[Stored data entries]

____

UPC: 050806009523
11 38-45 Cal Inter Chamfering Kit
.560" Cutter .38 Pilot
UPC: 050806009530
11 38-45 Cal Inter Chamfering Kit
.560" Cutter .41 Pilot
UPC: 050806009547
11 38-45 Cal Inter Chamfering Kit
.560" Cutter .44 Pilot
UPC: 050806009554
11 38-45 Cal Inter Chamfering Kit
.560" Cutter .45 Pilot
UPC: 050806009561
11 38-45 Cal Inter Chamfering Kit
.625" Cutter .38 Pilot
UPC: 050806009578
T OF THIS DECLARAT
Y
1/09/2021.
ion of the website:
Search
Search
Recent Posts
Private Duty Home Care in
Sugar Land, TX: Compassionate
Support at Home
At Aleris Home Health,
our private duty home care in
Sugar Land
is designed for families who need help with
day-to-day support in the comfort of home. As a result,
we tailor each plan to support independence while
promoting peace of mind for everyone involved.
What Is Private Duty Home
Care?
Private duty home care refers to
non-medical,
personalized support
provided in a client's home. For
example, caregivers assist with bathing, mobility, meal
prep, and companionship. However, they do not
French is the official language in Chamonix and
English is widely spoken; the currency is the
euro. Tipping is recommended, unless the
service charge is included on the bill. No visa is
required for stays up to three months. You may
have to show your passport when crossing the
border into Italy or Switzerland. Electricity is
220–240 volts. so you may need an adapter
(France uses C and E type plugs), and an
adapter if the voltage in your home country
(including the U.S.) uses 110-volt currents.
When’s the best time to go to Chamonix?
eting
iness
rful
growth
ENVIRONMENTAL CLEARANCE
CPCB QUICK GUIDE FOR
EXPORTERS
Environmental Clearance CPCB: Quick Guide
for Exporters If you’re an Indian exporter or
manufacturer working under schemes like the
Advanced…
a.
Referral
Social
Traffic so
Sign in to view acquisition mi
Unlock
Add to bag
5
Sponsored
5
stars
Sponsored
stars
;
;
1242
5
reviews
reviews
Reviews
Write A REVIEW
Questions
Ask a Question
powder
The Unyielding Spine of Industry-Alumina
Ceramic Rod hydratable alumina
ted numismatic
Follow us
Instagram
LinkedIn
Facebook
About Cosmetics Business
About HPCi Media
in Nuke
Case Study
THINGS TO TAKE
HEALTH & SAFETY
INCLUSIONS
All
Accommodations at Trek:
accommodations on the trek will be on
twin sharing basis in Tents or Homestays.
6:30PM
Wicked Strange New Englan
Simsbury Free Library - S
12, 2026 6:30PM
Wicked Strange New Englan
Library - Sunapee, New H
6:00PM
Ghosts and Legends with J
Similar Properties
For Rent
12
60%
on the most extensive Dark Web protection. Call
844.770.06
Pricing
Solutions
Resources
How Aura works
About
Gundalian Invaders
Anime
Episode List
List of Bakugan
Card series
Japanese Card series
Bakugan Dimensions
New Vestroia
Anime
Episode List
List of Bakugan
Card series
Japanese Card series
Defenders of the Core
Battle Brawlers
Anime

____

### Task
Reproduce every line of the rows above character for character, keeping each line break and the original line order.

### Answer box
UPC: 050806009523
11 38-45 Cal Inter Chamfering Kit
.560" Cutter .38 Pilot
UPC: 050806009530
11 38-45 Cal Inter Chamfering Kit
.560" Cutter .41 Pilot
UPC: 050806009547
11 38-45 Cal Inter Chamfering Kit
.560" Cutter .44 Pilot
UPC: 050806009554
11 38-45 Cal Inter Chamfering Kit
.560" Cutter .45 Pilot
UPC: 050806009561
11 38-45 Cal Inter Chamfering Kit
.625" Cutter .38 Pilot
UPC: 050806009578
T OF THIS DECLARAT
Y
1/09/2021.
ion of the website:
Search
Search
Recent Posts
Private Duty Home Care in
Sugar Land, TX: Compassionate
Support at Home
At Aleris Home Health,
our private duty home care in
Sugar Land
is designed for families who need help with
day-to-day support in the comfort of home. As a result,
we tailor each plan to support independence while
promoting peace of mind for everyone involved.
What Is Private Duty Home
Care?
Private duty home care refers to
non-medical,
personalized support
provided in a client's home. For
example, caregivers assist with bathing, mobility, meal
prep, and companionship. However, they do not
French is the official language in Chamonix and
English is widely spoken; the currency is the
euro. Tipping is recommended, unless the
service charge is included on the bill. No visa is
required for stays up to three months. You may
have to show your passport when crossing the
border into Italy or Switzerland. Electricity is
220–240 volts. so you may need an adapter
(France uses C and E type plugs), and an
adapter if the voltage in your home country
(including the U.S.) uses 110-volt currents.
When’s the best time to go to Chamonix?
eting
iness
rful
growth
ENVIRONMENTAL CLEARANCE
CPCB QUICK GUIDE FOR
EXPORTERS
Environmental Clearance CPCB: Quick Guide
for Exporters If you’re an Indian exporter or
manufacturer working under schemes like the
Advanced…
a.
Referral
Social
Traffic so
Sign in to view acquisition mi
Unlock
Add to bag
5
Sponsored
5
stars
Sponsored
stars
;
;
1242
5
reviews
reviews
Reviews
Write A REVIEW
Questions
Ask a Question
powder
The Unyielding Spine of Industry-Alumina
Ceramic Rod hydratable alumina
ted numismatic
Follow us
Instagram
LinkedIn
Facebook
About Cosmetics Business
About HPCi Media
in Nuke
Case Study
THINGS TO TAKE
HEALTH & SAFETY
INCLUSIONS
All
Accommodations at Trek:
accommodations on the trek will be on
twin sharing basis in Tents or Homestays.
6:30PM
Wicked Strange New Englan
Simsbury Free Library - S
12, 2026 6:30PM
Wicked Strange New Englan
Library - Sunapee, New H
6:00PM
Ghosts and Legends with J
Similar Properties
For Rent
12
60%
on the most extensive Dark Web protection. Call
844.770.06
Pricing
Solutions
Resources
How Aura works
About
Gundalian Invaders
Anime
Episode List
List of Bakugan
Card series
Japanese Card series
Bakugan Dimensions
New Vestroia
Anime
Episode List
List of Bakugan
Card series
Japanese Card series
Defenders of the Core
Battle Brawlers
Anime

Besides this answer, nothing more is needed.